Text passage:
+-------+

Evans v. State

987 S.W.2d 741, 65 Ark. App. 232, 1999 Ark. App. LEXIS 120
CourtCourt of Appeals of Arkansas
DecidedMarch 3, 1999
DocketCA CR 98-457
StatusPublished
Cited by7 cases

This text of 987 S.W.2d 741 (Evans v. State) is published on Counsel Stack Legal Research, covering Court of Appeals of Arkansas primary law. Counsel Stack provides free access to over 12 million legal documents including statutes, case law, regulations, and constitutions.

Bluebook
Evans v. State, 987 S.W.2d 741, 65 Ark. App. 232, 1999 Ark. App. LEXIS 120 (Ark. Ct. App. 1999).

Opinion

Wendell L. Griffen, Judge.

The Poinsett County Circuit Court denied appellant Amelia Evan's motion to surpassthe results of an officer’s warrantless search of her purse. Appellant then entered a conditional plea of guilty to possession of a controlled substance, methamphetamine, pursuant to Rule 24.3(b) of the Arkansas Rules of Criminal Procedure. On appeal, she argues that the trial court erred by denying her motion to suppress. We agree, and therefore reverse and remand this case.

When we review a ruling on a motion to suppress, we make an independent determination based on the totality of the circumstances, viewing the evidence in the light most favorable to the State. Wofford v. State, 330 Ark. 8, 952 S.W.2d 646 (1997); Reyes v. State, 329 Ark. 539, 954 S.W.2d 199 (1997). We reverse only if the ruling is clearly against the preponderance of the evidence. Wofford, supra; Reyes, supra.

At 7:30 a.m. on July 9, 1996, Trooper Darwin Adams of the Arkansas State Police received a dispatch that there was a one-car accident on Highway 63 north of Marked Tree. When Trooper Adams arrived on the scene, ambulance personnel were already helping appellant out of her car, which was on its side. He testified that appellant was screaming incoherently and appeared to be suffering from severe injuries.

+-------+

Data for review:
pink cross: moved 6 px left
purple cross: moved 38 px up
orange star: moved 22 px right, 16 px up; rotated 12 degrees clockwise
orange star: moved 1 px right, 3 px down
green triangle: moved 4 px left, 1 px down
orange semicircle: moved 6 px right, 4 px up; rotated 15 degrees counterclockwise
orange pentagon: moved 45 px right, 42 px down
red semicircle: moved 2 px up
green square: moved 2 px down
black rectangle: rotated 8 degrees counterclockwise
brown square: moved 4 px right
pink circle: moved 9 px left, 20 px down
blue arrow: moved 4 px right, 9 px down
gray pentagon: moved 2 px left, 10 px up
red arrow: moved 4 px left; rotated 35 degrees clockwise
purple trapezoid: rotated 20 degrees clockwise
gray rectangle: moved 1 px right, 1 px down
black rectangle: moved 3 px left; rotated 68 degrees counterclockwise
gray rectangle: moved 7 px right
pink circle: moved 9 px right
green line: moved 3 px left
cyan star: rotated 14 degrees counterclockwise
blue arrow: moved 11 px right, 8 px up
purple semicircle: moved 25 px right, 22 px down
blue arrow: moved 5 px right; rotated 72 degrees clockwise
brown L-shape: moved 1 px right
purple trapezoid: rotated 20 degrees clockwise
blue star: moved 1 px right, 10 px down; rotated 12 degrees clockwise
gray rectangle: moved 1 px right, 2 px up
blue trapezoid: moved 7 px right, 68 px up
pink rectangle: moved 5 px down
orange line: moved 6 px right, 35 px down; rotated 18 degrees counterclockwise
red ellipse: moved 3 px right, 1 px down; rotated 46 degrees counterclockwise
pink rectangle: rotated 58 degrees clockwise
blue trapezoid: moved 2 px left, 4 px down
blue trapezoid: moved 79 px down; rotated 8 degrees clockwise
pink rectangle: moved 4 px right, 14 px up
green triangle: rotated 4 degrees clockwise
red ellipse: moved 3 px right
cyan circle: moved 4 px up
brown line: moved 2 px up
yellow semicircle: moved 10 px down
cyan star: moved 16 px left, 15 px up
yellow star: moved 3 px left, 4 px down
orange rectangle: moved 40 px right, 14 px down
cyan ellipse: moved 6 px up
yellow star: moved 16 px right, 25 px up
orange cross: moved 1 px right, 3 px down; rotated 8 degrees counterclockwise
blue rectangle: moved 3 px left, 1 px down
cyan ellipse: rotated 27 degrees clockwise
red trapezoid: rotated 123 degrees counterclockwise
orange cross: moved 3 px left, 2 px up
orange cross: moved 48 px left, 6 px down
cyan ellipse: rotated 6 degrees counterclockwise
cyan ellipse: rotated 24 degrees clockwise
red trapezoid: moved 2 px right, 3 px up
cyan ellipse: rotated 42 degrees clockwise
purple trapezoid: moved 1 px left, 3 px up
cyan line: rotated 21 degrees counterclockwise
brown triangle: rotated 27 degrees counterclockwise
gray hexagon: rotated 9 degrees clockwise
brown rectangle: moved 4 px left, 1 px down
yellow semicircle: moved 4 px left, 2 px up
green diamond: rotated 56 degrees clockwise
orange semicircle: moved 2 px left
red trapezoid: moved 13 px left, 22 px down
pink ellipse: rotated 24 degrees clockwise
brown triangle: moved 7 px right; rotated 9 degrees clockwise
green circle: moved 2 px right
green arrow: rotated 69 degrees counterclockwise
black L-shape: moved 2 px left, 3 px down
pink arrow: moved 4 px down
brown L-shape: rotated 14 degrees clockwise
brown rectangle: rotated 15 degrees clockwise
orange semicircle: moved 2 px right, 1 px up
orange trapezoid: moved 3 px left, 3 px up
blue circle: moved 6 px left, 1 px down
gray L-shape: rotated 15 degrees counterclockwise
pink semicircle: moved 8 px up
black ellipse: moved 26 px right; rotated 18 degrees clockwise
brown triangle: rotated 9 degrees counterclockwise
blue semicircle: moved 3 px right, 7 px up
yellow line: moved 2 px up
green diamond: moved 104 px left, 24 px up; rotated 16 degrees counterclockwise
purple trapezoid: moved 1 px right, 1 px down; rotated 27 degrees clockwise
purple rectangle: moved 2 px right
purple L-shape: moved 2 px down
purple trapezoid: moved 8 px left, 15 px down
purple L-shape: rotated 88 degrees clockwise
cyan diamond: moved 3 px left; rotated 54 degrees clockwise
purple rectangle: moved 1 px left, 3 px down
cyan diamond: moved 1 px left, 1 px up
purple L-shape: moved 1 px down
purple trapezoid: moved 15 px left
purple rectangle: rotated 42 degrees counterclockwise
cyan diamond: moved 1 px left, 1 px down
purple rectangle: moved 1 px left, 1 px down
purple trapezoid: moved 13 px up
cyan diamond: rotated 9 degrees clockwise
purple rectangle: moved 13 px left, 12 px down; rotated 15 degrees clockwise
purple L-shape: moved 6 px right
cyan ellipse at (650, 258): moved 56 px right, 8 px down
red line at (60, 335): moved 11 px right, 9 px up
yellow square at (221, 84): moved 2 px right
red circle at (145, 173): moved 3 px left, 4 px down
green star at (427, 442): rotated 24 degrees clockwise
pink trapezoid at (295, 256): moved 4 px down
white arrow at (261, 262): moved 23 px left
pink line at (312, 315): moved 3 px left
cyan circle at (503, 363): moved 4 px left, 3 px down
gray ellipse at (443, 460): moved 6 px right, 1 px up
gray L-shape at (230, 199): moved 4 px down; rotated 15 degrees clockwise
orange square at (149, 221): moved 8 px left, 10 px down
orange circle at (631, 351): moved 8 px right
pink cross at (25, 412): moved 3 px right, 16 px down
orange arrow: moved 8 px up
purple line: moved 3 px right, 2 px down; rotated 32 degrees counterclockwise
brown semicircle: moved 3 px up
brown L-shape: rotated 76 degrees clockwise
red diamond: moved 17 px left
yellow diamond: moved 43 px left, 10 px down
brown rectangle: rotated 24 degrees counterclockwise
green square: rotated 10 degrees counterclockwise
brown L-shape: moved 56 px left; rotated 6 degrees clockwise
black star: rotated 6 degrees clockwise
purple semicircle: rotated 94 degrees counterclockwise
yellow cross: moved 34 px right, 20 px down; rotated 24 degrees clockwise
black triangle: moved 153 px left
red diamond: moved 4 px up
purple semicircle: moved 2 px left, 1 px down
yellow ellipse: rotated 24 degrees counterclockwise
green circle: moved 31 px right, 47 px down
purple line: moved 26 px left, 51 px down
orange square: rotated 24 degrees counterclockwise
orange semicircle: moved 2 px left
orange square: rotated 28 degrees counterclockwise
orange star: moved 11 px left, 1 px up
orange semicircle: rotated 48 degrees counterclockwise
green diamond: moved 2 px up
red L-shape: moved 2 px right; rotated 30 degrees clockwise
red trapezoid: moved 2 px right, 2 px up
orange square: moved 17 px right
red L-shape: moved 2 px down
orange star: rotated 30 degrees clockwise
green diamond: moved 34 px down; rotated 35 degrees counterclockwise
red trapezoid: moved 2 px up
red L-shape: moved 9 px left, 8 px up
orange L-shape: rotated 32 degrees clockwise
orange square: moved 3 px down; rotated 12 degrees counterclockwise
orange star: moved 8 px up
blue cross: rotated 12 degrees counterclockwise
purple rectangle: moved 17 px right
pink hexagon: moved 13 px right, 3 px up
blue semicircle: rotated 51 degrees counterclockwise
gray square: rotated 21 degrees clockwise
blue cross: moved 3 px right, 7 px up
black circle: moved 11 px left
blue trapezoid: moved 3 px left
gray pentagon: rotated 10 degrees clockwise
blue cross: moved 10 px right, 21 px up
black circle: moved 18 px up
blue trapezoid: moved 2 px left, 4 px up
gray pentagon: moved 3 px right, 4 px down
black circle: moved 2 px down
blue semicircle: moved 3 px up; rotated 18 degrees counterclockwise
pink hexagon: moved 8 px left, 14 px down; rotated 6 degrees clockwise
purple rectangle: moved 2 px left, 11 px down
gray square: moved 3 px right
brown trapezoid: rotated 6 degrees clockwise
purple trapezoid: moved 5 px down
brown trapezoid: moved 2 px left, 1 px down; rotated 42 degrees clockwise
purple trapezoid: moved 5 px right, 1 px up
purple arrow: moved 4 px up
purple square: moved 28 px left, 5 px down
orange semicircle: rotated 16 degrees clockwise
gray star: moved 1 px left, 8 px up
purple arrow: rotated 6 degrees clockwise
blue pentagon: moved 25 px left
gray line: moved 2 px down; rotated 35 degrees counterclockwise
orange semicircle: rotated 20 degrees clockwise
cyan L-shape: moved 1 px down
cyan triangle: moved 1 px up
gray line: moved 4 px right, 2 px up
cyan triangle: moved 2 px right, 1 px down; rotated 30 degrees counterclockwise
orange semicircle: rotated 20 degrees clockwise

+-------+

Activity list:
A) In the Evans v. State opinion, at what time and on what date did Trooper Darwin Adams receive the dispatch about the accident?
B) Reproduce the Evans v. State opinion word for word, starting with "Wendell L. Griffen, Judge." and going on through "supra; Reyes, supra.".

Solved tasks:
A) At 7:30 a.m. on July 9, 1996.

B)
Wendell L. Griffen, Judge.

The Poinsett County Circuit Court denied appellant Amelia Evan's motion to surpassthe results of an officer’s warrantless search of her purse. Appellant then entered a conditional plea of guilty to possession of a controlled substance, methamphetamine, pursuant to Rule 24.3(b) of the Arkansas Rules of Criminal Procedure. On appeal, she argues that the trial court erred by denying her motion to suppress. We agree, and therefore reverse and remand this case.

When we review a ruling on a motion to suppress, we make an independent determination based on the totality of the circumstances, viewing the evidence in the light most favorable to the State. Wofford v. State, 330 Ark. 8, 952 S.W.2d 646 (1997); Reyes v. State, 329 Ark. 539, 954 S.W.2d 199 (1997). We reverse only if the ruling is clearly against the preponderance of the evidence. Wofford, supra; Reyes, supra.